YOUR GOAL:
Every line containing the word "Maybach" is to be copied from the data below.

DATA LISTING:
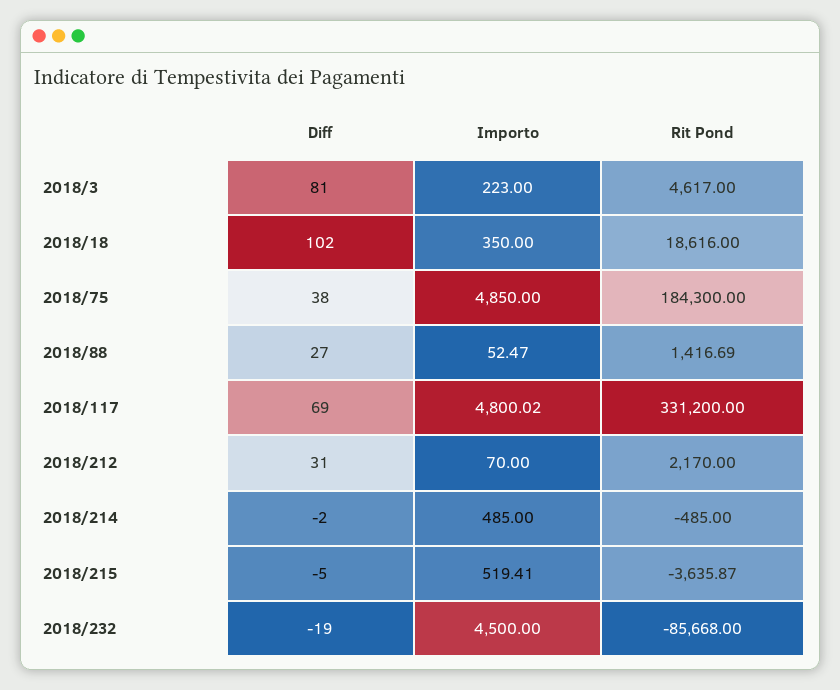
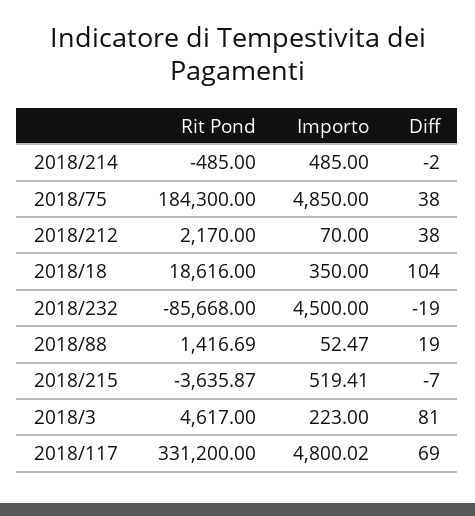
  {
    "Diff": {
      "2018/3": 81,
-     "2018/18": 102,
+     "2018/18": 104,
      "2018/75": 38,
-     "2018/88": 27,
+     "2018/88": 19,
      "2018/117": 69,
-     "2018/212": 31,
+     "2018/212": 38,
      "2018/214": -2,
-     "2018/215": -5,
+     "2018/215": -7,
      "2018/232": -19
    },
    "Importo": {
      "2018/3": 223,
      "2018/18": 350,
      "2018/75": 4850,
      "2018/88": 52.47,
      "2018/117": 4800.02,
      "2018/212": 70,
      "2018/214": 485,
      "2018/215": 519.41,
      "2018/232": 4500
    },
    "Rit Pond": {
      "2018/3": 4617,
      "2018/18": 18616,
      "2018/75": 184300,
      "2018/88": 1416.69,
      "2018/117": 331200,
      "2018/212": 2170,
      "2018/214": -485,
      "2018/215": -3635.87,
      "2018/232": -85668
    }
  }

* * *

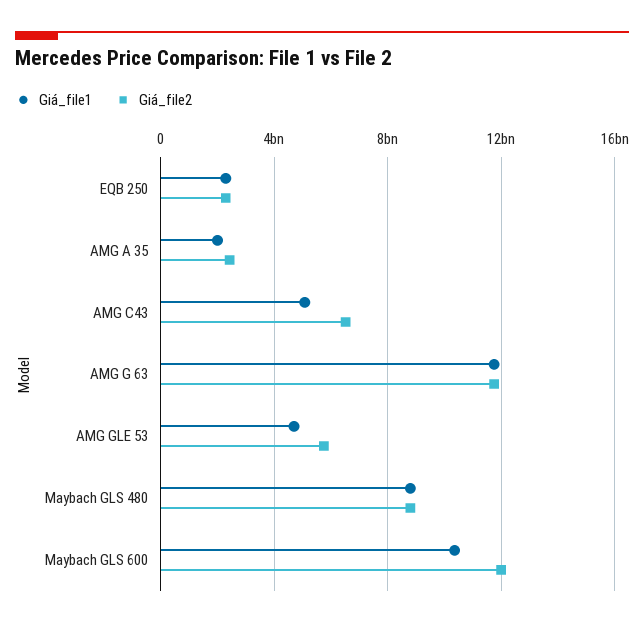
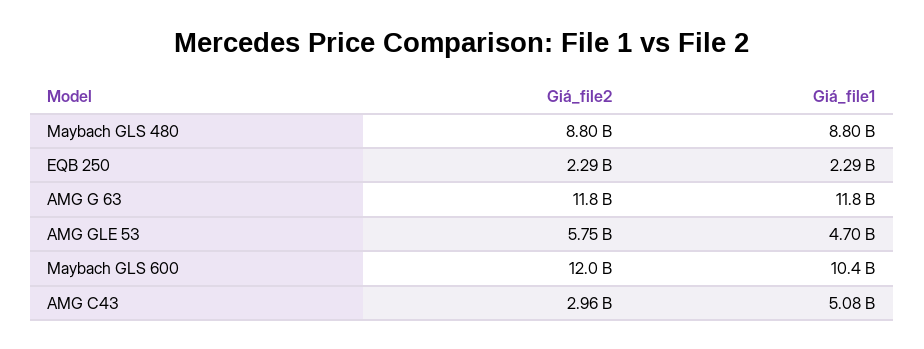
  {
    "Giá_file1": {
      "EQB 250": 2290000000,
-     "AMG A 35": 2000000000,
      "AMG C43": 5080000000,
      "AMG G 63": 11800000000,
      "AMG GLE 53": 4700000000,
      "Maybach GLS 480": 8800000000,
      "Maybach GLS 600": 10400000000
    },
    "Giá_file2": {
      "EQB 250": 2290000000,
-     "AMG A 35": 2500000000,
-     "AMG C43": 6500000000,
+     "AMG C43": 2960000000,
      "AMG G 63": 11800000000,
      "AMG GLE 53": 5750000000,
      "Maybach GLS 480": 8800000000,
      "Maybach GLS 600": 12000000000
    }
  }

* * *

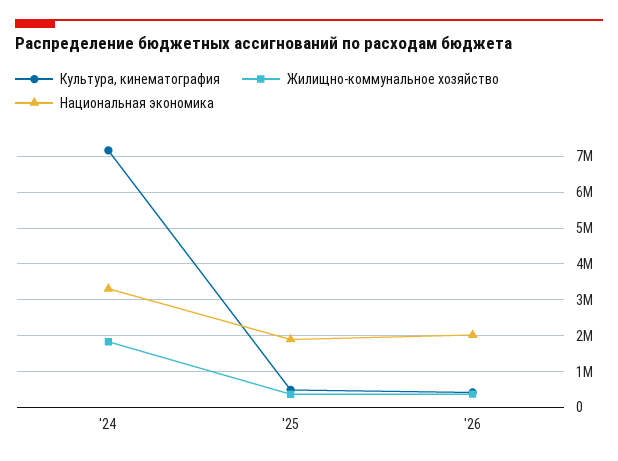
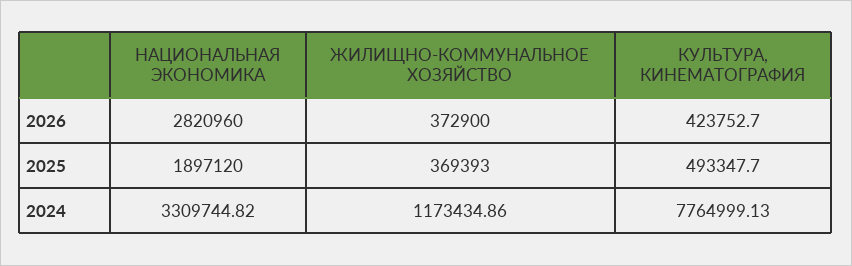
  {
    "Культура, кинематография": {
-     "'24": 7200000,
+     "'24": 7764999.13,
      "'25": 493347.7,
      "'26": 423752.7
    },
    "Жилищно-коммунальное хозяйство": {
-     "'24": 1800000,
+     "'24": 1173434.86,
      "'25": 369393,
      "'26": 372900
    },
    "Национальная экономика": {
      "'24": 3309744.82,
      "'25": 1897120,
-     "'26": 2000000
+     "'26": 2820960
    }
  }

PROBLEM SOLUTION:
      "Maybach GLS 480": 8800000000,
      "Maybach GLS 600": 10400000000
      "Maybach GLS 480": 8800000000,
      "Maybach GLS 600": 12000000000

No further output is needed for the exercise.